# [TEXTE SOURCE]
02:50Le Premier ministre François Bayrou a été interpellé cette semaine à l'Assemblée nationale.
02:54Il est soupçonné d'avoir eu connaissance de ces faits de violence, de n'avoir rien fait du temps où il était élu local.
03:03Est-ce qu'il pouvait, selon vous, ignorer ce qui se passait à Bétharame ?
03:07Vous avez publié un certain nombre de documents.
03:10Déjà on avait la présomption, comme vous le disiez tout à l'heure, quand on habite dans la région, surtout quand on a eu des responsabilités politiques
03:16telles que François Bayrou, c'est son fief le Béharne.
03:19Il a été président du département, il est maire de Pau, il a été député ministre de l'Éducation nationale.
03:24Donc on se disait que nécessairement, ses enfants étant scolarisés dans cet établissement,
03:28sa femme faisant des cours de catéchisme à Bétharame,
03:32il était nécessairement au courant un petit peu des informations que nous, nous pouvions avoir.
03:38Mais en regardant ces archives, nous avons découvert autre chose.
03:41C'est qu'au moment des affaires de 1996 et de 1998, François Bayrou a été interpellé, interrogé,
03:49et il a pris des positions, y compris en défense de Notre-Dame de Bétharame.
03:53Donc ça va au-delà simplement de la connaissance de certains bruits ou rumeurs.

# [DONNÉES ANNOTÉES]
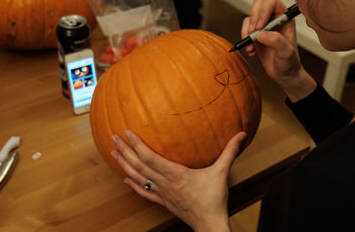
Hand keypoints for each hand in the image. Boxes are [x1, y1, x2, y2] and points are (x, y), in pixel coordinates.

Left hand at [111, 130, 246, 231]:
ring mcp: (161, 194)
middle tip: (112, 137)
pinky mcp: (162, 202)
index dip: (137, 145)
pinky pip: (144, 193)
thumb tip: (242, 134)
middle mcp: (164, 183)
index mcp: (176, 174)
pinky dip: (133, 185)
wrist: (209, 224)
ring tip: (113, 153)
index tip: (127, 133)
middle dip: (125, 151)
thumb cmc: (215, 199)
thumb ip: (230, 152)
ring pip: (138, 178)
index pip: (150, 157)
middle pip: (139, 166)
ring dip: (124, 165)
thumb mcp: (222, 172)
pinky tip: (125, 179)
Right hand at [241, 0, 315, 101]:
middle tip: (253, 33)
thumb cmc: (290, 63)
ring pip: (249, 17)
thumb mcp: (287, 53)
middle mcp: (274, 19)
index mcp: (285, 17)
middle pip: (258, 3)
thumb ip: (277, 42)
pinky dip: (244, 40)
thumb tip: (262, 34)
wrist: (284, 75)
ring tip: (252, 45)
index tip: (260, 26)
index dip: (263, 10)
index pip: (272, 2)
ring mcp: (264, 26)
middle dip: (253, 18)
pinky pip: (245, 30)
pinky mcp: (255, 35)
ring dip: (247, 31)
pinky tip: (251, 51)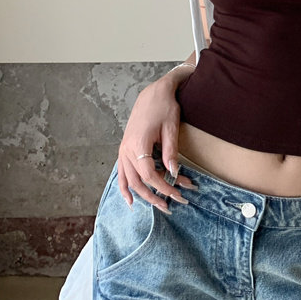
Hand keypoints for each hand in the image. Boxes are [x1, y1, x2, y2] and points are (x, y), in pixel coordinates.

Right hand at [117, 78, 195, 211]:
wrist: (153, 93)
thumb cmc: (164, 108)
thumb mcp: (171, 128)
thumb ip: (171, 152)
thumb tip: (174, 173)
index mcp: (138, 144)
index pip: (150, 175)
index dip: (164, 187)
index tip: (178, 195)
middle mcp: (126, 149)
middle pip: (138, 181)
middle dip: (155, 196)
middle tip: (171, 206)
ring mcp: (123, 150)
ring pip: (129, 180)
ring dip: (143, 195)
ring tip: (158, 205)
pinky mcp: (124, 149)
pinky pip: (121, 173)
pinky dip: (124, 188)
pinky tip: (131, 200)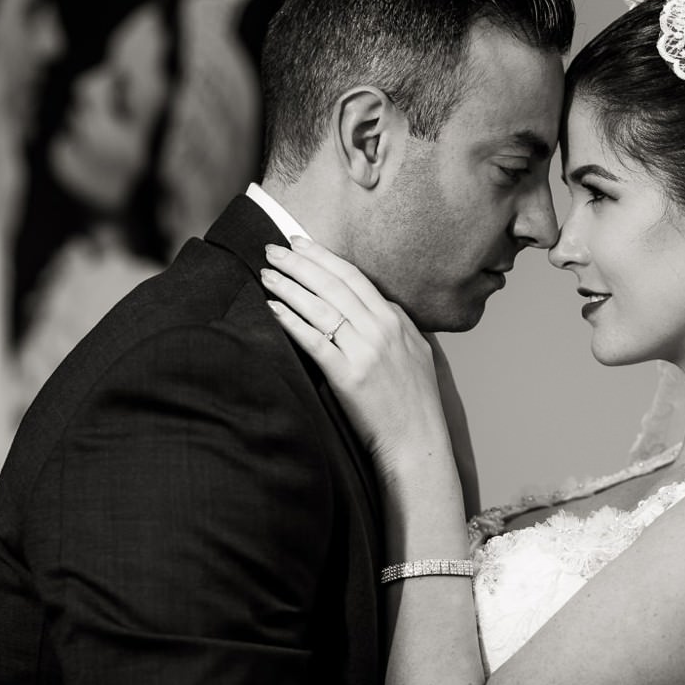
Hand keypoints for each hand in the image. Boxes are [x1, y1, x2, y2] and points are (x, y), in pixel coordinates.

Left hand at [261, 238, 449, 479]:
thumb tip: (377, 304)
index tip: (300, 242)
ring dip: (289, 286)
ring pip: (320, 307)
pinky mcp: (348, 376)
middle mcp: (381, 330)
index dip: (323, 256)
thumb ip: (396, 324)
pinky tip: (273, 309)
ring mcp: (365, 351)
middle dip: (299, 262)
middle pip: (333, 285)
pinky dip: (292, 321)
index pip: (354, 276)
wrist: (418, 441)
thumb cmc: (415, 402)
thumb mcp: (416, 352)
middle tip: (272, 247)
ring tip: (266, 274)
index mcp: (397, 320)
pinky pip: (314, 340)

# [CONSIGNE A]
Traduisez en anglais cette phrase de l'entretien sur François Bayrou : « Mais en regardant ces archives, nous avons découvert autre chose. »
# [CONSIGNE B]
D'après l'entretien sur François Bayrou, de quelle ville est-il maire ?
# [CONSIGNE C]
Poursuivez, s'il vous plaît, l'entretien sur François Bayrou à partir de sa dernière phrase.

# [RÉPONSE A]
But looking through these archives, we discovered something else.

# [RÉPONSE B]
Pau.

# [RÉPONSE C]
03:56Et il y a un fait très important, c'est qu'en 1998, quand il y a une enquête qui est ouverte pour des faits de viol visant le directeur de Bétharame,
04:04le juge d'instruction, Christophe Miranda de l'époque, reçoit la visite de François Bayrou qui ne croit pas les accusations.
04:12Et le juge nous raconte ceci dans Mediapart, c'est qu'il lui explique que ce sont des témoignages extrêmement sérieux,
04:18que ce sont des faits gravissimes et que l'affaire va aller au bout.
04:22Et malgré ces alertes-là, François Bayrou, comme j'ai envie de dire un certain nombre d'élus et de responsables publics du Bétharame,
04:29n'a pas pris la mesure de cette affaire et surtout n'a rien fait pour que les agressions et les violences ne perdurent pas.
04:35Et je précise que François Bayrou a téléphoné au porte-parole des plaignants Alain Esquerre.
04:40Dans la semaine, ils ont eu une conversation téléphonique dont on ne connaît pas le contenu.
04:45Sur les plaintes qui ont été déposées, donc 112 plaintes on le rappelle, est-ce que les faits présumés sont prescrits ou est-ce qu'il peut y avoir procès éventuellement ?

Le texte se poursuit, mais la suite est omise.